The President met Mr Buffet

Robert Waldmann is sooooo naive

I have been asking “if the toxic sludge is so under-priced, why isn’t Warren Buffet buying it ?” Turns out that Mr Buffet had a better idea, get the US Treasury to pay him to buy it — he’s one of the inventors of the Geithner plan.

the WaPo reported on Sunday: (emphasis mine)

Last fall, billionaire investor Warren E. Buffet, Goldman Sachs chief executive Lloyd Blankfein and William H. Gross, the managing director of PIMCO, the largest bond fund in the world, approached Treasury officials about an idea to create investment funds, using public and private money, to buy toxic assets from banks, according to former senior Treasury officials.

Via Elana Schor (who emphasizes another name)

I didn’t think of that. Should the fact that he’s kind of richer than I am have tipped me off to the possibility that, if I have an idea for how he can make money, he might have a better idea ?

unchastened by making a fool of myself recently (and you should and will read what I was writing privately about the Geithner plan) I have a new theory after the jump.

update: double fool of myself. As ts points out in comments, the second richest man in the USA is named Warren Buffett not Warren Buffet. I just note that the Washington Post journalist and a copy editor made the same mistake (they might have some explaining to do to a certain major shareholder and director).

Googling Buffet site:angrybear.blogspot.com will demonstrate that I can’t claim to have been led astray by the Washington Post.

update II: economist.com made the same connection that I made in this post when explaining why my older post was wrong.

Both James S and the economist.com are covering up my speling eror.

I wonder if I can explain the Fatal Attraction of the Geithner plan, it seemed dead but it came back.

One strange thing about Geithner is that he humiliating himself by saying he had a plan, then presenting nothing at the big roll out press conference.
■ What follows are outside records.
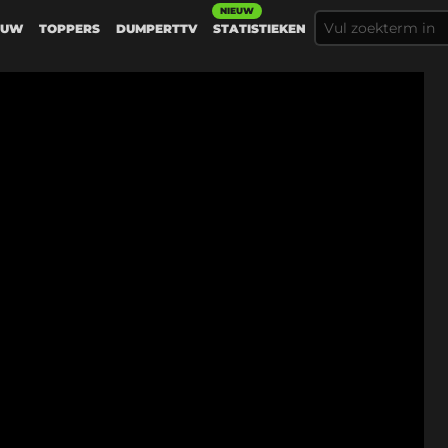
NIEUW
EUW
TOPPERS
DUMPERTTV
STATISTIEKEN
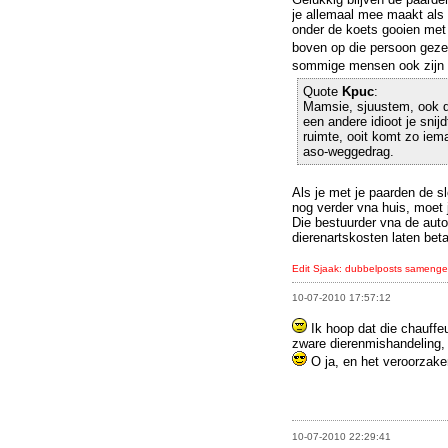
je allemaal mee maakt als 
onder de koets gooien met
boven op die persoon gezet
sommige mensen ook zijn
Quote
Kpuc
:
Mamsie, sjuustem, ook d
een andere idioot je snijd
ruimte, ooit komt zo iema
aso-weggedrag.
Als je met je paarden de sl
nog verder vna huis, moet 
Die bestuurder vna de auto 
dierenartskosten laten beta
Edit Sjaak: dubbelposts sameng
10-07-2010 17:57:12
Ik hoop dat die chauffeu
zware dierenmishandeling, 
O ja, en het veroorzake
10-07-2010 22:29:41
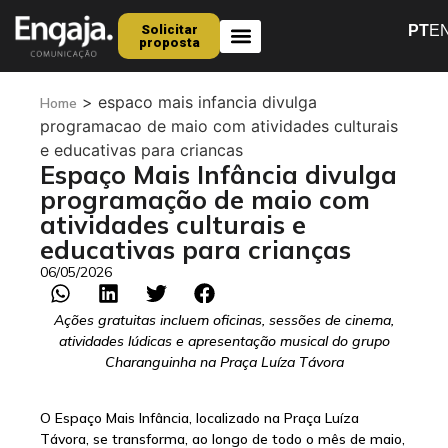
Solicitar
PT
E
proposta
Quem Somos
>
espaco mais infancia divulga
Home
programacao de maio com atividades culturais
e educativas para criancas
Espaço Mais Infância divulga
programação de maio com
atividades culturais e
educativas para crianças
06/05/2026
Ações gratuitas incluem oficinas, sessões de cinema,
atividades lúdicas e apresentação musical do grupo
Charanguinha na Praça Luíza Távora
O Espaço Mais Infância, localizado na Praça Luíza
Távora, se transforma, ao longo de todo o mês de maio,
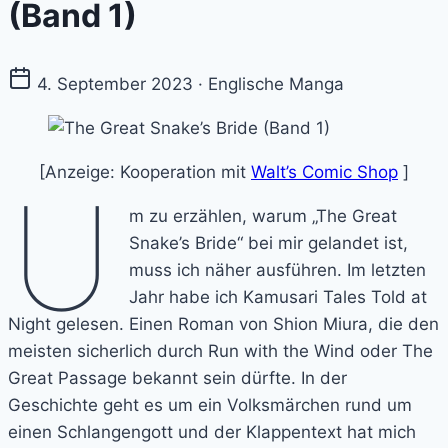
(Band 1)
4. September 2023 · Englische Manga
[Anzeige: Kooperation mit
Walt’s Comic Shop
]
U
m zu erzählen, warum „The Great
Snake’s Bride“ bei mir gelandet ist,
muss ich näher ausführen. Im letzten
Jahr habe ich Kamusari Tales Told at
Night gelesen. Einen Roman von Shion Miura, die den
meisten sicherlich durch Run with the Wind oder The
Great Passage bekannt sein dürfte. In der
Geschichte geht es um ein Volksmärchen rund um
einen Schlangengott und der Klappentext hat mich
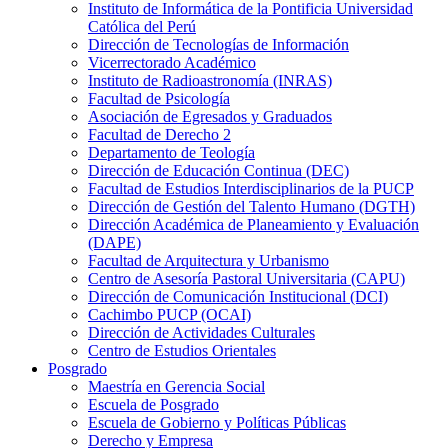
Instituto de Informática de la Pontificia Universidad
Católica del Perú
Dirección de Tecnologías de Información
Vicerrectorado Académico
Instituto de Radioastronomía (INRAS)
Facultad de Psicología
Asociación de Egresados y Graduados
Facultad de Derecho 2
Departamento de Teología
Dirección de Educación Continua (DEC)
Facultad de Estudios Interdisciplinarios de la PUCP
Dirección de Gestión del Talento Humano (DGTH)
Dirección Académica de Planeamiento y Evaluación
(DAPE)
Facultad de Arquitectura y Urbanismo
Centro de Asesoría Pastoral Universitaria (CAPU)
Dirección de Comunicación Institucional (DCI)
Cachimbo PUCP (OCAI)
Dirección de Actividades Culturales
Centro de Estudios Orientales
Posgrado
Maestría en Gerencia Social
Escuela de Posgrado
Escuela de Gobierno y Políticas Públicas
Derecho y Empresa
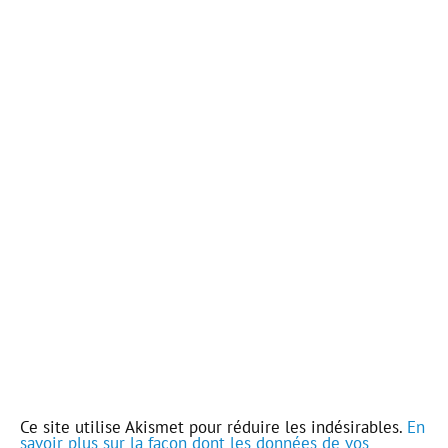
Ce site utilise Akismet pour réduire les indésirables.
En
savoir plus sur la façon dont les données de vos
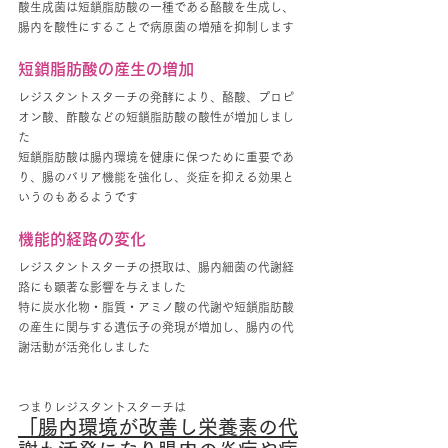
酸生成菌は短鎖脂肪酸の一種である酪酸を生成し、
腸内を酸性にすることで病原菌の増殖を抑制します
短鎖脂肪酸の産生の増加
レジスタントスターチの発酵により、酪酸、プロピ
オン酸、酢酸などの短鎖脂肪酸の酸性が増加しまし
た
短鎖脂肪酸は腸内環境を健康に保つために重要であ
り、腸のバリア機能を強化し、炎症を抑える効果と
いうのもあるようです
機能的経路の変化
レジスタントスターチの摂取は、腸内細菌の代謝経
路にも顕著な影響を与えました
特に炭水化物・脂質・アミノ酸の代謝や短鎖脂肪酸
の産生に関与する遺伝子の発現が増加し、腸内の代
謝活動が活発化しました
つまりレジスタントスターチは
「腸内環境が改善し栄養素の代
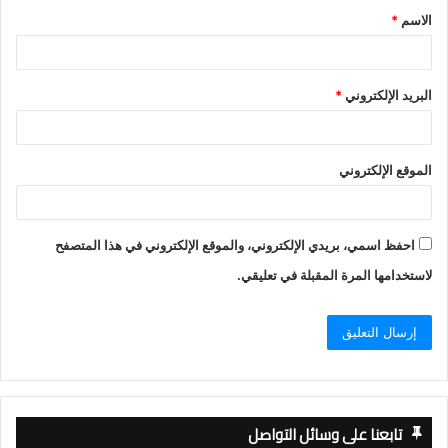
الاسم
*
*
البريد الإلكتروني
*
الموقع الإلكتروني
احفظ اسمي، بريدي الإلكتروني، والموقع الإلكتروني في هذا المتصفح
لاستخدامها المرة المقبلة في تعليقي.
تابعنا على وسائل التواصل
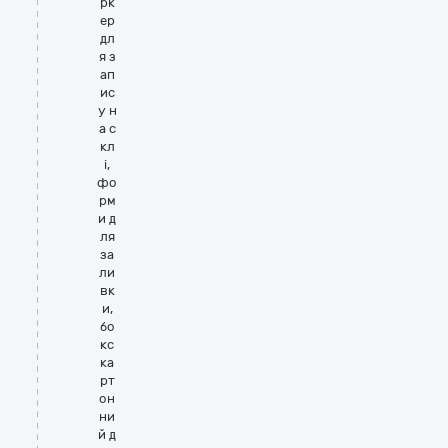
рк
ер
дл
я з
ап
ис
у н
а с
кл
і,
фо
рм
и д
ля
за
ли
вк
и,
бо
кс
ка
рт
он
ни
й д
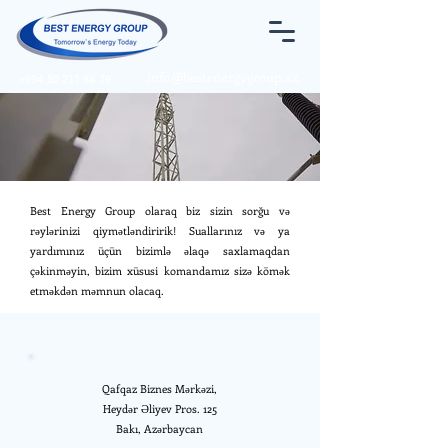
info@bestenergygroup.az
+994 50 211 86 79
Best Energy Group olaraq biz sizin sorğu və
rəylərinizi qiymətləndiririk! Suallarınız və ya
yardımınız üçün bizimlə əlaqə saxlamaqdan
çəkinməyin, bizim xüsusi komandamız sizə kömək
etməkdən məmnun olacaq.
Qafqaz Biznes Mərkəzi,
Heydər Əliyev Pros. 125
Bakı, Azərbaycan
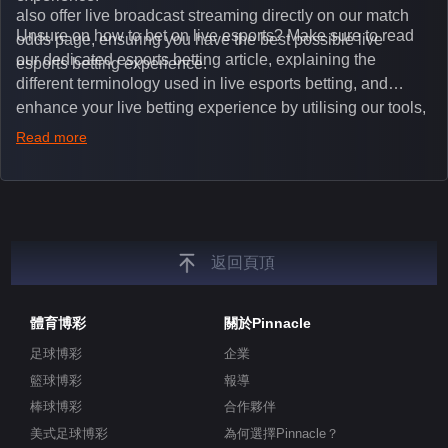
also offer live broadcast streaming directly on our match
Unsure on how to bet on live esports? Make sure to read
odds page, ensuring you have the best possible live
our dedicated esports betting article, explaining the
esports betting experience.
different terminology used in live esports betting, and
enhance your live betting experience by utilising our tools,
such as integrated live broadcasts, match and round
Read more
tickers, and our dedicated esports blog, which offers
unique insights on the latest esports events.
返回頁頂
體育博彩
關於Pinnacle
足球博彩
企業
籃球博彩
報導
棒球博彩
合作夥伴
美式足球博彩
為何選擇Pinnacle？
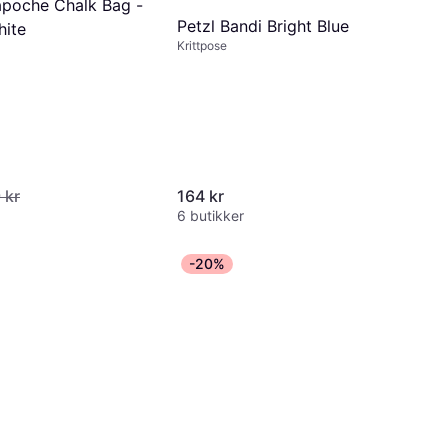
apoche Chalk Bag -
Petzl Bandi Bright Blue
ite
Krittpose
 kr
164 kr
6 butikker
-20%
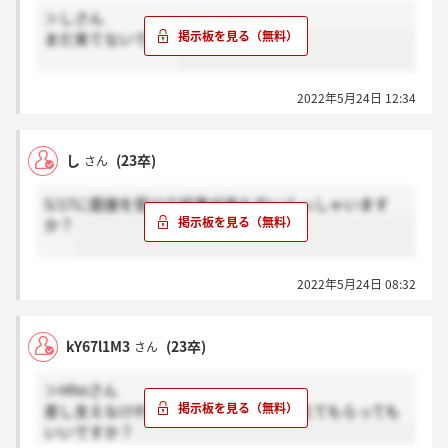
＞しさん
まだ来てないです…
2022年5月24日 12:34
し
(23卒)
さん
5/17に面接を受けて結果が来た方いらっしゃいます
か？
2022年5月24日 08:32
kY67l1M3
(23卒)
さん
＞Hhoさん
差し支えなければいつ面接受けたか教えてもらっても
いいですか？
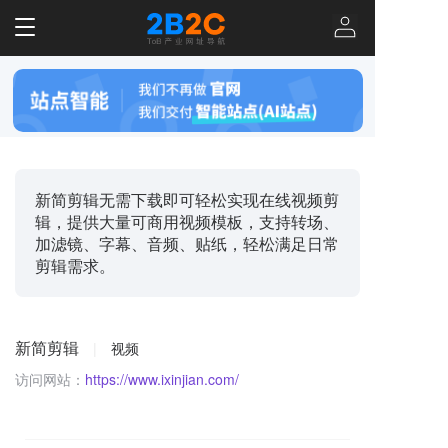
T
o
g
g
l
e
n
a
v
新简剪辑无需下载即可轻松实现在线视频剪
i
辑，提供大量可商用视频模板，支持转场、
g
加滤镜、字幕、音频、贴纸，轻松满足日常
a
剪辑需求。
t
i
o
n
新简剪辑
|
视频
访问网站：
https://www.ixinjian.com/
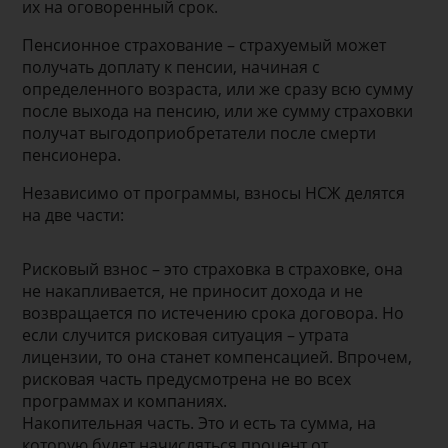
их на оговоренный срок.
Пенсионное страхование – страхуемый может
получать доплату к пенсии, начиная с
определенного возраста, или же сразу всю сумму
после выхода на пенсию, или же сумму страховки
получат выгодоприобретатели после смерти
пенсионера.
Независимо от программы, взносы НСЖ делятся
на две части:
Рисковый взнос – это страховка в страховке, она
не накапливается, не приносит дохода и не
возвращается по истечению срока договора. Но
если случится рисковая ситуация – утрата
лицензии, то она станет компенсацией. Впрочем,
рисковая часть предусмотрена не во всех
программах и компаниях.
Накопительная часть. Это и есть та сумма, на
которую будет начисляться процент от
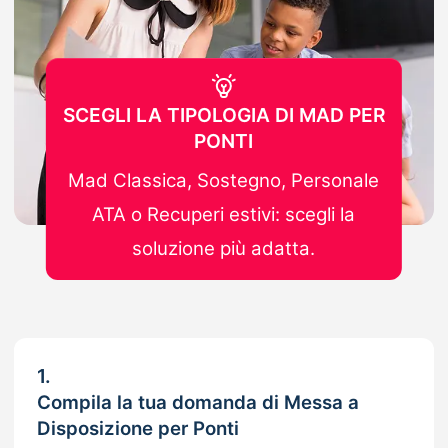
SCEGLI LA TIPOLOGIA DI MAD PER
PONTI
Mad Classica, Sostegno, Personale
ATA o Recuperi estivi: scegli la
soluzione più adatta.
1.
Compila la tua domanda di Messa a
Disposizione per Ponti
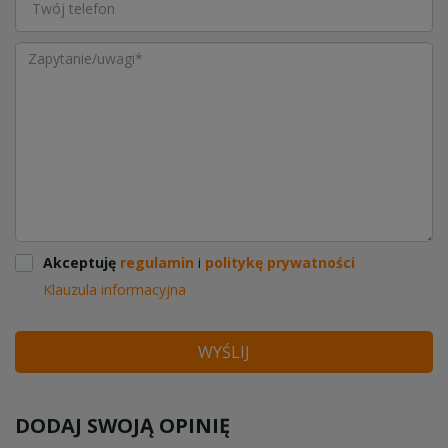
Akceptuję
regulamin
i
politykę prywatności
Klauzula informacyjna
WYŚLIJ
DODAJ SWOJĄ OPINIĘ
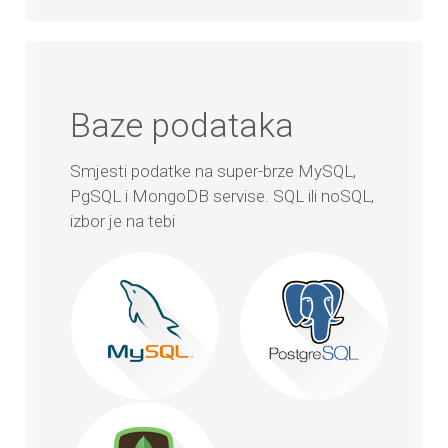
Baze podataka
Smjesti podatke na super-brze MySQL,
PgSQL i MongoDB servise. SQL ili noSQL,
izbor je na tebi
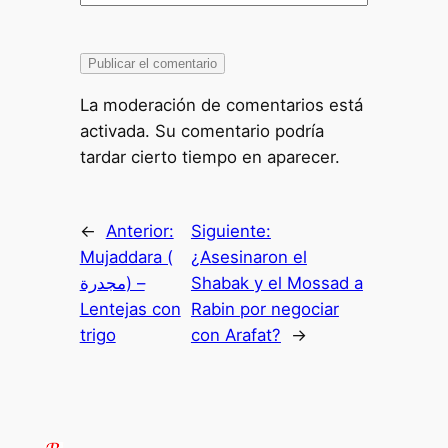
La moderación de comentarios está
activada. Su comentario podría
tardar cierto tiempo en aparecer.
←
Anterior:
Siguiente:
Mujaddara (
¿Asesinaron el
مجدرة) –
Shabak y el Mossad a
Lentejas con
Rabin por negociar
trigo
con Arafat?
→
To me this made sense only if someone had decided the plan was so bad that it was better for him to be humiliated at a press conference than implement it. That means real bad. Then it came back. Plans usually come out on schedule. However, deals often fall through at the last minute. I now have this image of Geithner and Buffet furiously arguing about just how generous a put Buffet would get in exchange for buying and holding sludge and just how restricted participation in the plan would be.

The official line is that the Obama administration decided to involve private investors and then began looking for private investors to involve. Yeah right. I now think that the plan was late because negotiations take time.